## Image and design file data
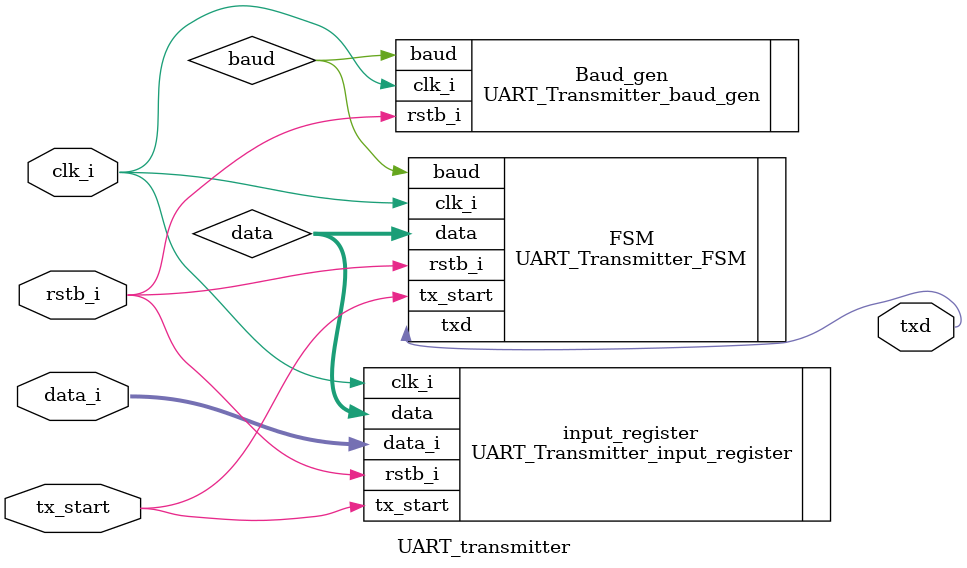
<source format=v>
`timescale 1ns / 1ps


module UART_transmitter(
        input  clk_i,
        input  rstb_i,
        input  [7:0]data_i,
        input  tx_start,
        output  txd
    );
    
    wire [7:0] data;
    wire baud;
        
    UART_Transmitter_baud_gen Baud_gen(
        .clk_i             (clk_i),        
        .baud              (baud),
        .rstb_i            (rstb_i));
   
    UART_Transmitter_input_register input_register (
        .clk_i             (clk_i),       
        .rstb_i            (rstb_i),
        .data              (data),
        .data_i              (data_i),
        .tx_start          (tx_start));
        
    UART_Transmitter_FSM FSM(
        .clk_i             (clk_i),        
        .baud              (baud),
        .rstb_i            (rstb_i),
        .data              (data),
        .tx_start          (tx_start),
        .txd               (txd));
        
        
endmodule

</source>
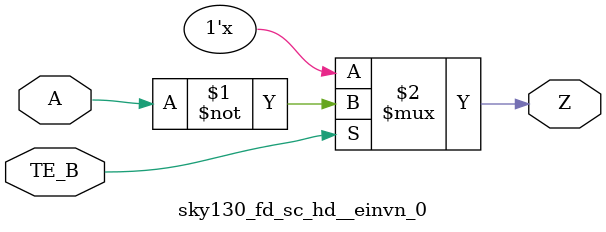
<source format=v>
/*
 * Copyright 2020 The SkyWater PDK Authors
 *
 * Licensed under the Apache License, Version 2.0 (the "License");
 * you may not use this file except in compliance with the License.
 * You may obtain a copy of the License at
 *
 *     https://www.apache.org/licenses/LICENSE-2.0
 *
 * Unless required by applicable law or agreed to in writing, software
 * distributed under the License is distributed on an "AS IS" BASIS,
 * WITHOUT WARRANTIES OR CONDITIONS OF ANY KIND, either express or implied.
 * See the License for the specific language governing permissions and
 * limitations under the License.
 *
 * SPDX-License-Identifier: Apache-2.0
*/


`ifndef SKY130_FD_SC_HD__EINVN_0_FUNCTIONAL_V
`define SKY130_FD_SC_HD__EINVN_0_FUNCTIONAL_V

/**
 * einvn: Tri-state inverter, negative enable.
 *
 * Verilog simulation functional model.
 */

`timescale 1ns / 1ps
`default_nettype none

`celldefine
module sky130_fd_sc_hd__einvn_0 (
    Z   ,
    A   ,
    TE_B
);

    // Module ports
    output Z   ;
    input  A   ;
    input  TE_B;

    //     Name     Output  Other arguments
    notif0 notif00 (Z     , A, TE_B        );

endmodule
`endcelldefine

`default_nettype wire
`endif  // SKY130_FD_SC_HD__EINVN_0_FUNCTIONAL_V

</source>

## Your assignment
Of the records above, copy each line that includes "under".

## The answer
 * Licensed under the Apache License, Version 2.0 (the "License");
 * distributed under the License is distributed on an "AS IS" BASIS,
 * limitations under the License.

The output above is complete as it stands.